馳星周と道徳律

 この前の更新以来、馳星周を何冊か読んだ。

夜光虫 (角川文庫)

夜光虫 (角川文庫)

漂流街 (徳間文庫)

漂流街 (徳間文庫)

ダーク・ムーン 上 (集英社文庫)

ダーク・ムーン 上 (集英社文庫)

マンゴー・レイン (角川文庫)

マンゴー・レイン (角川文庫)

長恨歌―不夜城完結編

長恨歌―不夜城完結編

 
 主人公はどいつもこいつもダメ人間である。三歳児なみに自分の感情をコントロールできない連中ばかりだ。


 それから、単に幼稚な感情の吐露にすぎないものを過剰な暴力という形で噴出させるからわかりにくくなるのだが、こういう感情のダダ漏れぷりというのは、例えば、あるひとを好きになって「あのひとは自分のことを好きなのかどうなのか」とクヨクヨと悩んだ挙句、脈がないと分かると誰彼かまわず愚痴をこぼし、その間、仕事という仕事が手につかないという典型的なボンクラ人間のそれである。こんなのはどこにでもいる心の弱い人間であって、わたしもその一人である。

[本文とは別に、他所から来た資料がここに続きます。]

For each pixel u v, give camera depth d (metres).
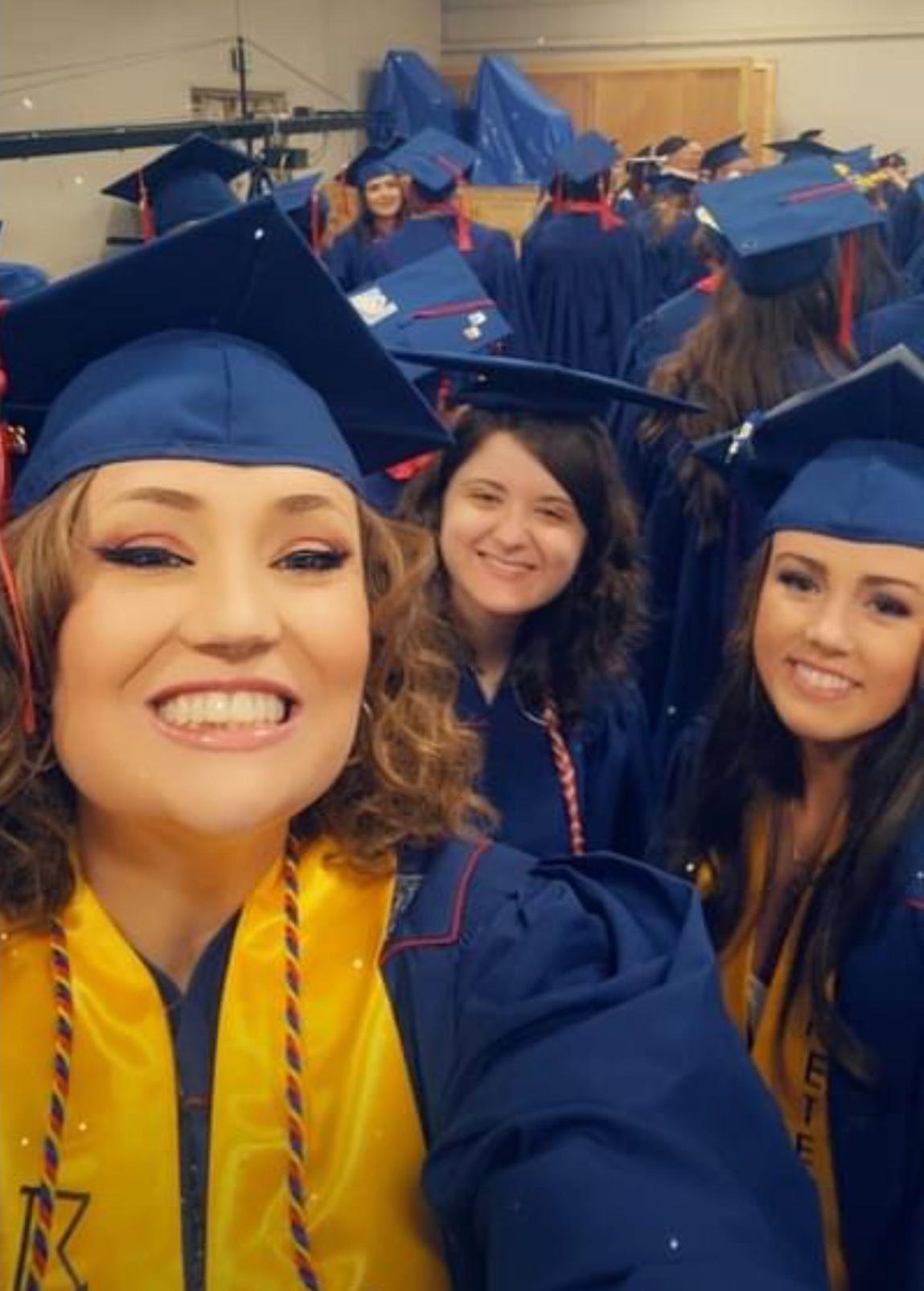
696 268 7.98
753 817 1.77
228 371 0.97
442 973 1.00
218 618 0.88
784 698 1.69
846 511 1.70
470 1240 0.94
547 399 2.25
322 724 0.93
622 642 2.29
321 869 1.03
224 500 0.91
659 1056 0.93
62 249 9.92
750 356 3.07
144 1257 0.94
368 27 12.98
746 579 1.88
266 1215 0.94
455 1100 0.97
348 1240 0.95
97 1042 0.97
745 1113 0.94
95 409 0.94
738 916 1.75
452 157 7.63
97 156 9.96
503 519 2.18
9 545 0.95
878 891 1.57
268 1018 0.98
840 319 3.14
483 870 1.07
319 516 0.94
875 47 13.36
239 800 0.90
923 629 1.65
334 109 12.57
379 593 1.06
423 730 1.08
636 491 3.28
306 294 1.01
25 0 9.51
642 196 10.08
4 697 0.95
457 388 2.96
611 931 1.03
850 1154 1.56
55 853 0.99
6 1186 0.94
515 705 2.23
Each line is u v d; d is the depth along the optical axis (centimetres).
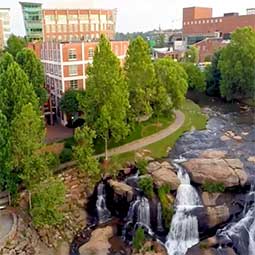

 なんでこんなことを書いたかというと、最後に挙げた長恨歌を一気に読んで(一気読みするぐらい面白かった)、途中頭に浮かんだのが、なぜか『冬物語』のズルズル浪人し続けるダメ主人公の姿だったからである。わたしはあのマンガの甘さが大嫌いだったのだが、馳はそういうダメ人間に対しては、物理法則にも似た厳格な報いを与えるのみである。それは法則であるので何度でも与え続けられるだろう。なんと道徳的なのか!